**WHAT TO PRODUCE**
A word-for-word copy of the records that follow is needed, with every picture omitted.

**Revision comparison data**

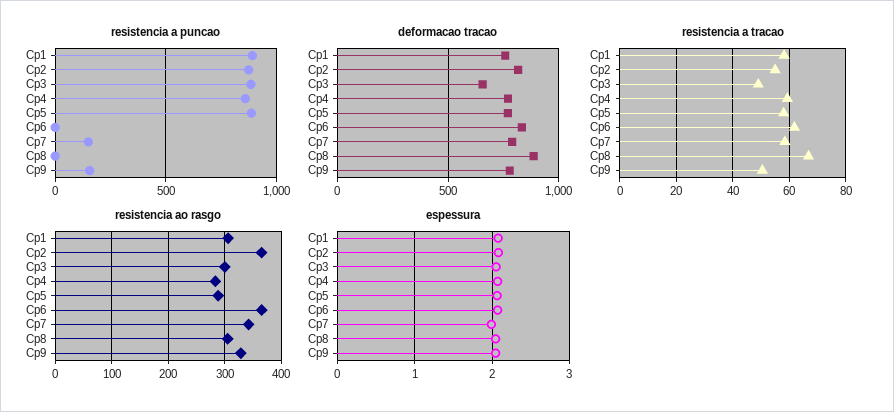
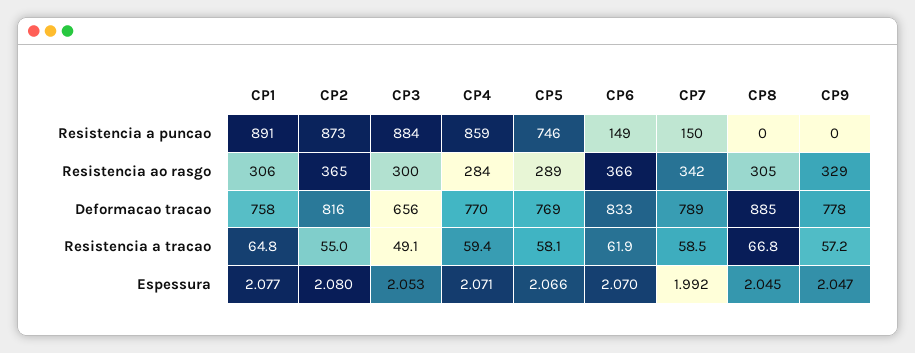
  {
    "resistencia a puncao": {
      "Cp1": 891,
      "Cp2": 873,
      "Cp3": 884,
      "Cp4": 859,
-     "Cp5": 900,
+     "Cp5": 746,
-     "Cp6": 0,
+     "Cp6": 149,
      "Cp7": 150,
      "Cp8": 0,
-     "Cp9": 150
+     "Cp9": 0
    },
    "deformacao tracao": {
      "Cp1": 758,
      "Cp2": 816,
      "Cp3": 656,
      "Cp4": 770,
      "Cp5": 769,
      "Cp6": 833,
      "Cp7": 789,
      "Cp8": 885,
      "Cp9": 778
    },
    "resistencia a tracao": {
-     "Cp1": 57.5,
+     "Cp1": 64.8,
      "Cp2": 55,
      "Cp3": 49.1,
      "Cp4": 59.4,
      "Cp5": 58.1,
      "Cp6": 61.9,
      "Cp7": 58.5,
      "Cp8": 66.8,
-     "Cp9": 50
+     "Cp9": 57.2
    },
    "resistencia ao rasgo": {
      "Cp1": 306,
      "Cp2": 365,
      "Cp3": 300,
      "Cp4": 284,
      "Cp5": 289,
      "Cp6": 366,
      "Cp7": 342,
      "Cp8": 305,
      "Cp9": 329
    },
    "espessura": {
      "Cp1": 2.077,
      "Cp2": 2.08,
      "Cp3": 2.053,
      "Cp4": 2.071,
      "Cp5": 2.066,
      "Cp6": 2.07,
      "Cp7": 1.992,
      "Cp8": 2.045,
      "Cp9": 2.047
    }
  }

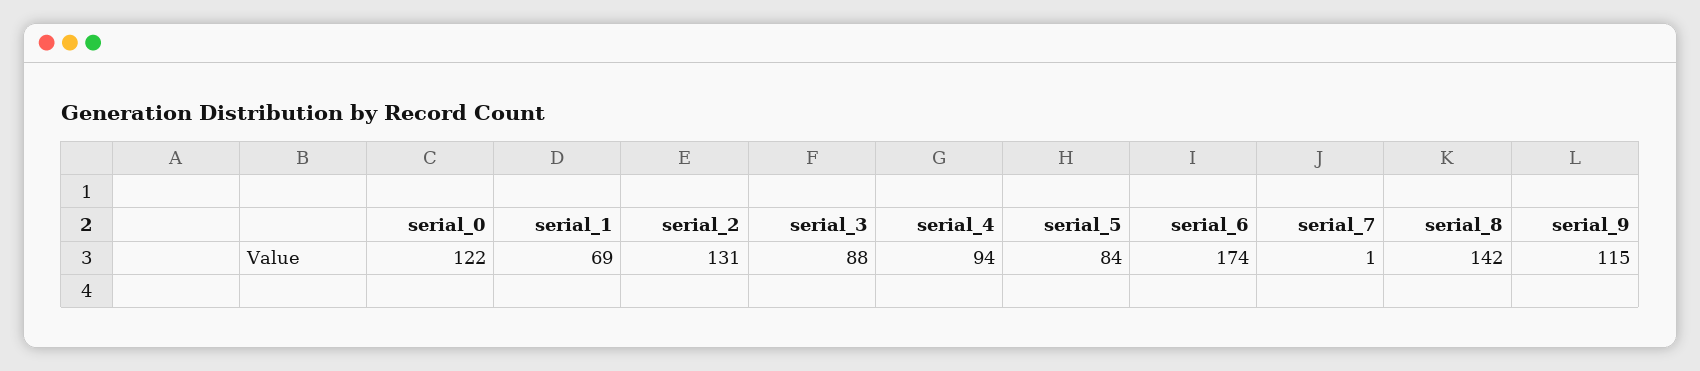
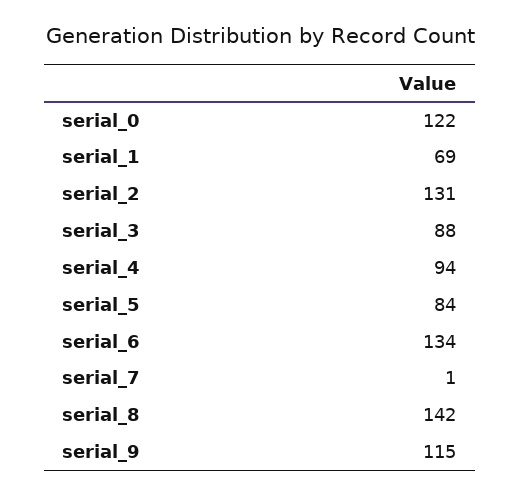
  {
    "serial_0": 122,
    "serial_1": 69,
    "serial_2": 131,
    "serial_3": 88,
    "serial_4": 94,
    "serial_5": 84,
-   "serial_6": 174,
+   "serial_6": 134,
    "serial_7": 1,
    "serial_8": 142,
    "serial_9": 115
  }

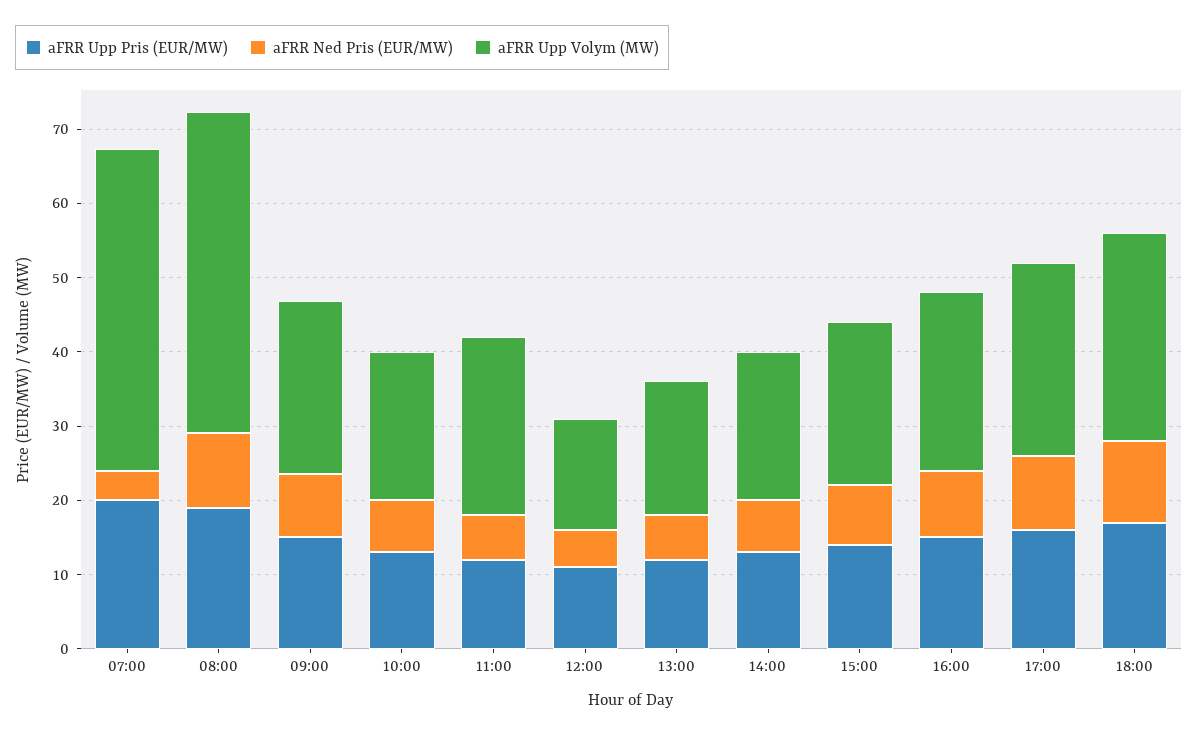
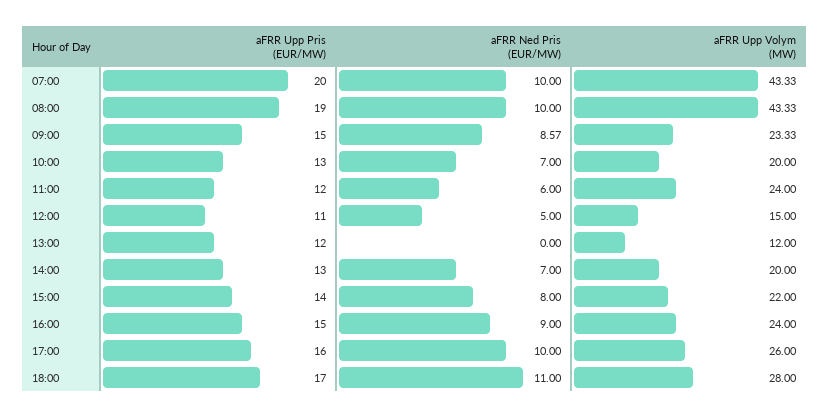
  {
    "aFRR Upp Pris (EUR/MW)": {
      "07:00": 20,
      "08:00": 19,
      "09:00": 15,
      "10:00": 13,
      "11:00": 12,
      "12:00": 11,
      "13:00": 12,
      "14:00": 13,
      "15:00": 14,
      "16:00": 15,
      "17:00": 16,
      "18:00": 17
    },
    "aFRR Ned Pris (EUR/MW)": {
-     "07:00": 4,
+     "07:00": 10,
      "08:00": 10,
      "09:00": 8.57,
      "10:00": 7,
      "11:00": 6,
      "12:00": 5,
-     "13:00": 6,
+     "13:00": 0,
      "14:00": 7,
      "15:00": 8,
      "16:00": 9,
      "17:00": 10,
      "18:00": 11
    },
    "aFRR Upp Volym (MW)": {
      "07:00": 43.33,
      "08:00": 43.33,
      "09:00": 23.33,
      "10:00": 20,
      "11:00": 24,
      "12:00": 15,
-     "13:00": 18,
+     "13:00": 12,
      "14:00": 20,
      "15:00": 22,
      "16:00": 24,
      "17:00": 26,
      "18:00": 28
    }
  }

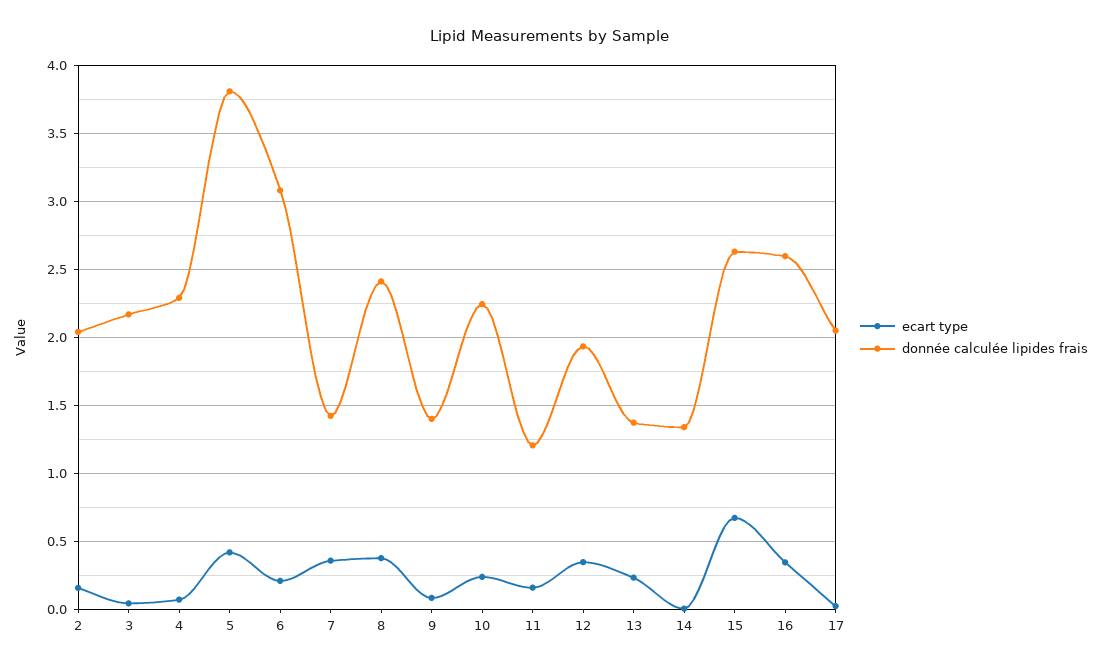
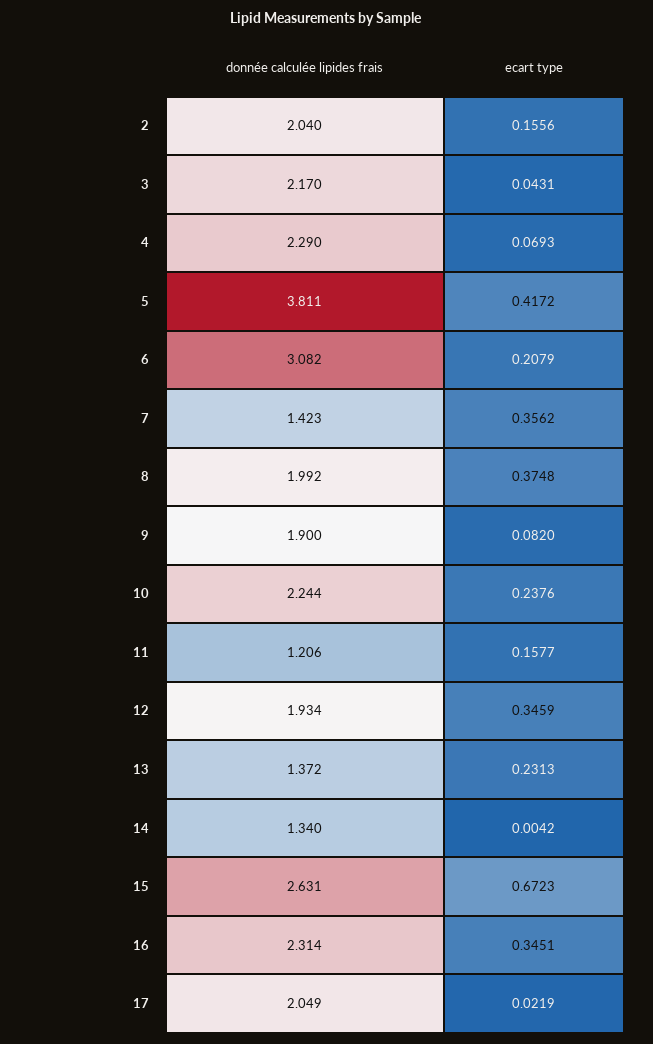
  {
    "ecart type": {
      "2": 0.1556,
      "3": 0.0431,
      "4": 0.0693,
      "5": 0.4172,
      "6": 0.2079,
      "7": 0.3562,
      "8": 0.3748,
      "9": 0.082,
      "10": 0.2376,
      "11": 0.1577,
      "12": 0.3459,
      "13": 0.2313,
      "14": 0.0042,
      "15": 0.6723,
      "16": 0.3451,
      "17": 0.0219
    },
    "donnée calculée lipides frais": {
      "2": 2.04,
      "3": 2.17,
      "4": 2.29,
      "5": 3.811,
      "6": 3.082,
      "7": 1.423,
-     "8": 2.4,
+     "8": 1.992,
-     "9": 1.4,
+     "9": 1.9,
      "10": 2.244,
      "11": 1.206,
      "12": 1.934,
      "13": 1.372,
      "14": 1.34,
      "15": 2.631,
-     "16": 2.6,
+     "16": 2.314,
      "17": 2.049
    }
  }

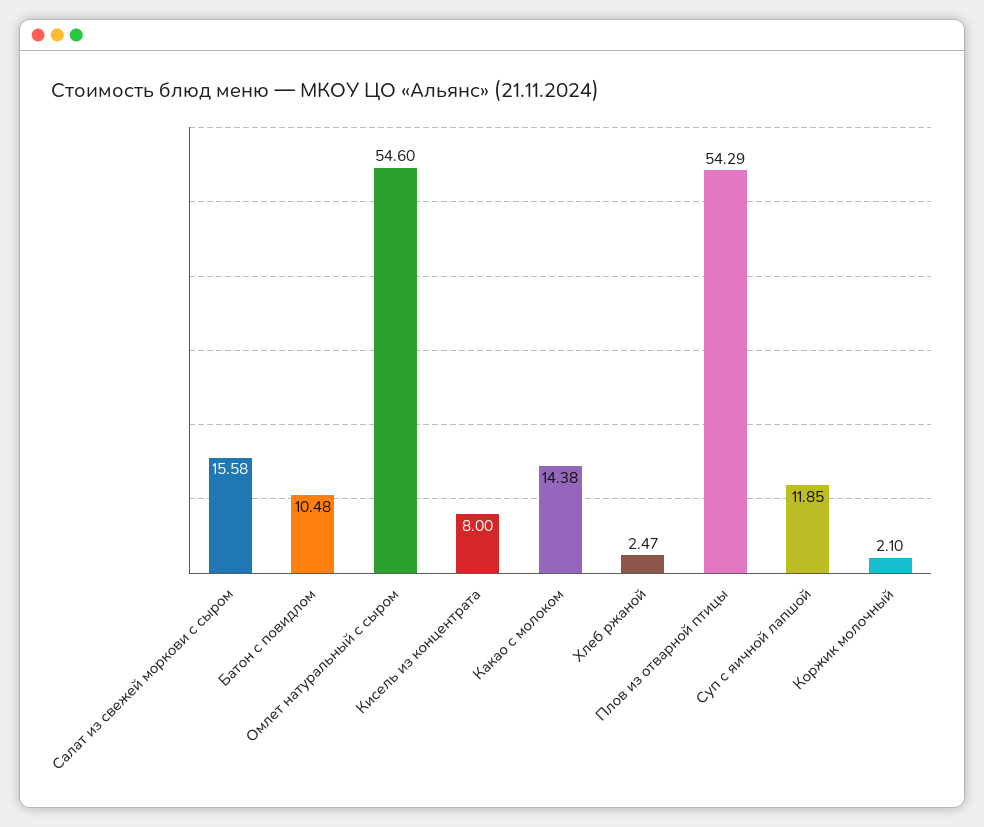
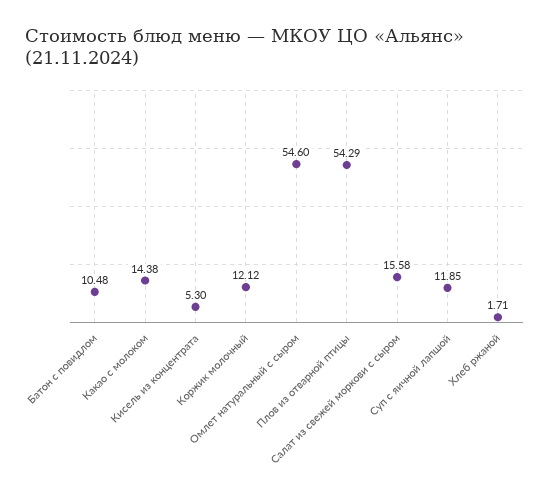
  {
    "Салат из свежей моркови с сыром": 15.58,
    "Батон с повидлом": 10.48,
    "Омлет натуральный с сыром": 54.6,
-   "Кисель из концентрата": 8,
+   "Кисель из концентрата": 5.3,
    "Какао с молоком": 14.38,
-   "Хлеб ржаной": 2.47,
+   "Хлеб ржаной": 1.71,
    "Плов из отварной птицы": 54.29,
    "Суп с яичной лапшой": 11.85,
-   "Коржик молочный": 2.1
+   "Коржик молочный": 12.12
  }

**REPLY TO THE EXERCISE**
  {
    "resistencia a puncao": {
      "Cp1": 891,
      "Cp2": 873,
      "Cp3": 884,
      "Cp4": 859,
-     "Cp5": 900,
+     "Cp5": 746,
-     "Cp6": 0,
+     "Cp6": 149,
      "Cp7": 150,
      "Cp8": 0,
-     "Cp9": 150
+     "Cp9": 0
    },
    "deformacao tracao": {
      "Cp1": 758,
      "Cp2": 816,
      "Cp3": 656,
      "Cp4": 770,
      "Cp5": 769,
      "Cp6": 833,
      "Cp7": 789,
      "Cp8": 885,
      "Cp9": 778
    },
    "resistencia a tracao": {
-     "Cp1": 57.5,
+     "Cp1": 64.8,
      "Cp2": 55,
      "Cp3": 49.1,
      "Cp4": 59.4,
      "Cp5": 58.1,
      "Cp6": 61.9,
      "Cp7": 58.5,
      "Cp8": 66.8,
-     "Cp9": 50
+     "Cp9": 57.2
    },
    "resistencia ao rasgo": {
      "Cp1": 306,
      "Cp2": 365,
      "Cp3": 300,
      "Cp4": 284,
      "Cp5": 289,
      "Cp6": 366,
      "Cp7": 342,
      "Cp8": 305,
      "Cp9": 329
    },
    "espessura": {
      "Cp1": 2.077,
      "Cp2": 2.08,
      "Cp3": 2.053,
      "Cp4": 2.071,
      "Cp5": 2.066,
      "Cp6": 2.07,
      "Cp7": 1.992,
      "Cp8": 2.045,
      "Cp9": 2.047
    }
  }

  {
    "serial_0": 122,
    "serial_1": 69,
    "serial_2": 131,
    "serial_3": 88,
    "serial_4": 94,
    "serial_5": 84,
-   "serial_6": 174,
+   "serial_6": 134,
    "serial_7": 1,
    "serial_8": 142,
    "serial_9": 115
  }

  {
    "aFRR Upp Pris (EUR/MW)": {
      "07:00": 20,
      "08:00": 19,
      "09:00": 15,
      "10:00": 13,
      "11:00": 12,
      "12:00": 11,
      "13:00": 12,
      "14:00": 13,
      "15:00": 14,
      "16:00": 15,
      "17:00": 16,
      "18:00": 17
    },
    "aFRR Ned Pris (EUR/MW)": {
-     "07:00": 4,
+     "07:00": 10,
      "08:00": 10,
      "09:00": 8.57,
      "10:00": 7,
      "11:00": 6,
      "12:00": 5,
-     "13:00": 6,
+     "13:00": 0,
      "14:00": 7,
      "15:00": 8,
      "16:00": 9,
      "17:00": 10,
      "18:00": 11
    },
    "aFRR Upp Volym (MW)": {
      "07:00": 43.33,
      "08:00": 43.33,
      "09:00": 23.33,
      "10:00": 20,
      "11:00": 24,
      "12:00": 15,
-     "13:00": 18,
+     "13:00": 12,
      "14:00": 20,
      "15:00": 22,
      "16:00": 24,
      "17:00": 26,
      "18:00": 28
    }
  }

  {
    "ecart type": {
      "2": 0.1556,
      "3": 0.0431,
      "4": 0.0693,
      "5": 0.4172,
      "6": 0.2079,
      "7": 0.3562,
      "8": 0.3748,
      "9": 0.082,
      "10": 0.2376,
      "11": 0.1577,
      "12": 0.3459,
      "13": 0.2313,
      "14": 0.0042,
      "15": 0.6723,
      "16": 0.3451,
      "17": 0.0219
    },
    "donnée calculée lipides frais": {
      "2": 2.04,
      "3": 2.17,
      "4": 2.29,
      "5": 3.811,
      "6": 3.082,
      "7": 1.423,
-     "8": 2.4,
+     "8": 1.992,
-     "9": 1.4,
+     "9": 1.9,
      "10": 2.244,
      "11": 1.206,
      "12": 1.934,
      "13": 1.372,
      "14": 1.34,
      "15": 2.631,
-     "16": 2.6,
+     "16": 2.314,
      "17": 2.049
    }
  }

  {
    "Салат из свежей моркови с сыром": 15.58,
    "Батон с повидлом": 10.48,
    "Омлет натуральный с сыром": 54.6,
-   "Кисель из концентрата": 8,
+   "Кисель из концентрата": 5.3,
    "Какао с молоком": 14.38,
-   "Хлеб ржаной": 2.47,
+   "Хлеб ржаной": 1.71,
    "Плов из отварной птицы": 54.29,
    "Суп с яичной лапшой": 11.85,
-   "Коржик молочный": 2.1
+   "Коржик молочный": 12.12
  }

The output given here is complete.